++++ Given data
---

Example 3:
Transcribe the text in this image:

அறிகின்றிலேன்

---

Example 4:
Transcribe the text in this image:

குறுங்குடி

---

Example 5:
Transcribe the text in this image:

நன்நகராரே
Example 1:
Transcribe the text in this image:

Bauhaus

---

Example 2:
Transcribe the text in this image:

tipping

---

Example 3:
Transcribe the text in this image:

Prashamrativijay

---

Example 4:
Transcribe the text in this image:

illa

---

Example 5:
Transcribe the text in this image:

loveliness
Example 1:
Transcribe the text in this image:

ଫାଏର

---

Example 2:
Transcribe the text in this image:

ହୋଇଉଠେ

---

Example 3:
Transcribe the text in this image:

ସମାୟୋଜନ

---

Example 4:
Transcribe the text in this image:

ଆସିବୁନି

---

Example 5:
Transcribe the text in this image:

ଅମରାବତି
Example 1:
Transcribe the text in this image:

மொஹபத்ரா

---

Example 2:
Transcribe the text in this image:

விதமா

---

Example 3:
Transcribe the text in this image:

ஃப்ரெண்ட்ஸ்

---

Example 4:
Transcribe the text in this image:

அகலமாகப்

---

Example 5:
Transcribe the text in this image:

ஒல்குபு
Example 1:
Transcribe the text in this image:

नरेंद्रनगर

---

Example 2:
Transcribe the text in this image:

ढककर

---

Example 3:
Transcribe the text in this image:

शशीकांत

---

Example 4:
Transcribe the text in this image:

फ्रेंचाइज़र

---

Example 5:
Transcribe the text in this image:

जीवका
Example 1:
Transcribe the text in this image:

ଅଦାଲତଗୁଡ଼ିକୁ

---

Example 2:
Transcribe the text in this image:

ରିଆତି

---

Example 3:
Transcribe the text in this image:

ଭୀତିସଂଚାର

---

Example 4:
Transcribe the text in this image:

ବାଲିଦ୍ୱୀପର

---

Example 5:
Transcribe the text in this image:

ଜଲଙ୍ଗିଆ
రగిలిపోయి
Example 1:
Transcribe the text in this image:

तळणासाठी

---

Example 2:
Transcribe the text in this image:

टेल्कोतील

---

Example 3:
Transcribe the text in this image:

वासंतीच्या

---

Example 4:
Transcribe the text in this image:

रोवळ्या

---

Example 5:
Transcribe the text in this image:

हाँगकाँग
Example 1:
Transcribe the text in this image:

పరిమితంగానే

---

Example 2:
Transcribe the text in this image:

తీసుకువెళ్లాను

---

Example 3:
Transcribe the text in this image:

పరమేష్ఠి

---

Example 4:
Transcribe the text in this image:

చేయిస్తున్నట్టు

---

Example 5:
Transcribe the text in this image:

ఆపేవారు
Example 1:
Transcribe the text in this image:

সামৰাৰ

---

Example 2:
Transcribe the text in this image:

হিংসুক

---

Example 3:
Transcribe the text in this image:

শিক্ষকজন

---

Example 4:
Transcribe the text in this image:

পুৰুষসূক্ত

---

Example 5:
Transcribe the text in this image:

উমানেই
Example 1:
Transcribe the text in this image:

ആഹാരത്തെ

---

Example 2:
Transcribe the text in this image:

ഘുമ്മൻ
++++++++
Exercise objective:
Please reproduce all of the entries above exactly as they appear.

Output of the task:
---

Example 3:
Transcribe the text in this image:

அறிகின்றிலேன்

---

Example 4:
Transcribe the text in this image:

குறுங்குடி

---

Example 5:
Transcribe the text in this image:

நன்நகராரே
Example 1:
Transcribe the text in this image:

Bauhaus

---

Example 2:
Transcribe the text in this image:

tipping

---

Example 3:
Transcribe the text in this image:

Prashamrativijay

---

Example 4:
Transcribe the text in this image:

illa

---

Example 5:
Transcribe the text in this image:

loveliness
Example 1:
Transcribe the text in this image:

ଫାଏର

---

Example 2:
Transcribe the text in this image:

ହୋଇଉଠେ

---

Example 3:
Transcribe the text in this image:

ସମାୟୋଜନ

---

Example 4:
Transcribe the text in this image:

ଆସିବୁନି

---

Example 5:
Transcribe the text in this image:

ଅମରାବତି
Example 1:
Transcribe the text in this image:

மொஹபத்ரா

---

Example 2:
Transcribe the text in this image:

விதமா

---

Example 3:
Transcribe the text in this image:

ஃப்ரெண்ட்ஸ்

---

Example 4:
Transcribe the text in this image:

அகலமாகப்

---

Example 5:
Transcribe the text in this image:

ஒல்குபு
Example 1:
Transcribe the text in this image:

नरेंद्रनगर

---

Example 2:
Transcribe the text in this image:

ढककर

---

Example 3:
Transcribe the text in this image:

शशीकांत

---

Example 4:
Transcribe the text in this image:

फ्रेंचाइज़र

---

Example 5:
Transcribe the text in this image:

जीवका
Example 1:
Transcribe the text in this image:

ଅଦାଲତଗୁଡ଼ିକୁ

---

Example 2:
Transcribe the text in this image:

ରିଆତି

---

Example 3:
Transcribe the text in this image:

ଭୀତିସଂଚାର

---

Example 4:
Transcribe the text in this image:

ବାଲିଦ୍ୱୀପର

---

Example 5:
Transcribe the text in this image:

ଜଲଙ୍ଗିଆ
రగిలిపోయి
Example 1:
Transcribe the text in this image:

तळणासाठी

---

Example 2:
Transcribe the text in this image:

टेल्कोतील

---

Example 3:
Transcribe the text in this image:

वासंतीच्या

---

Example 4:
Transcribe the text in this image:

रोवळ्या

---

Example 5:
Transcribe the text in this image:

हाँगकाँग
Example 1:
Transcribe the text in this image:

పరిమితంగానే

---

Example 2:
Transcribe the text in this image:

తీసుకువెళ్లాను

---

Example 3:
Transcribe the text in this image:

పరమేష్ఠి

---

Example 4:
Transcribe the text in this image:

చేయిస్తున్నట్టు

---

Example 5:
Transcribe the text in this image:

ఆపేవారు
Example 1:
Transcribe the text in this image:

সামৰাৰ

---

Example 2:
Transcribe the text in this image:

হিংসুক

---

Example 3:
Transcribe the text in this image:

শিক্ষকজন

---

Example 4:
Transcribe the text in this image:

পুৰুষসূক্ত

---

Example 5:
Transcribe the text in this image:

উমানেই
Example 1:
Transcribe the text in this image:

ആഹാരത്തെ

---

Example 2:
Transcribe the text in this image:

ഘുമ്മൻ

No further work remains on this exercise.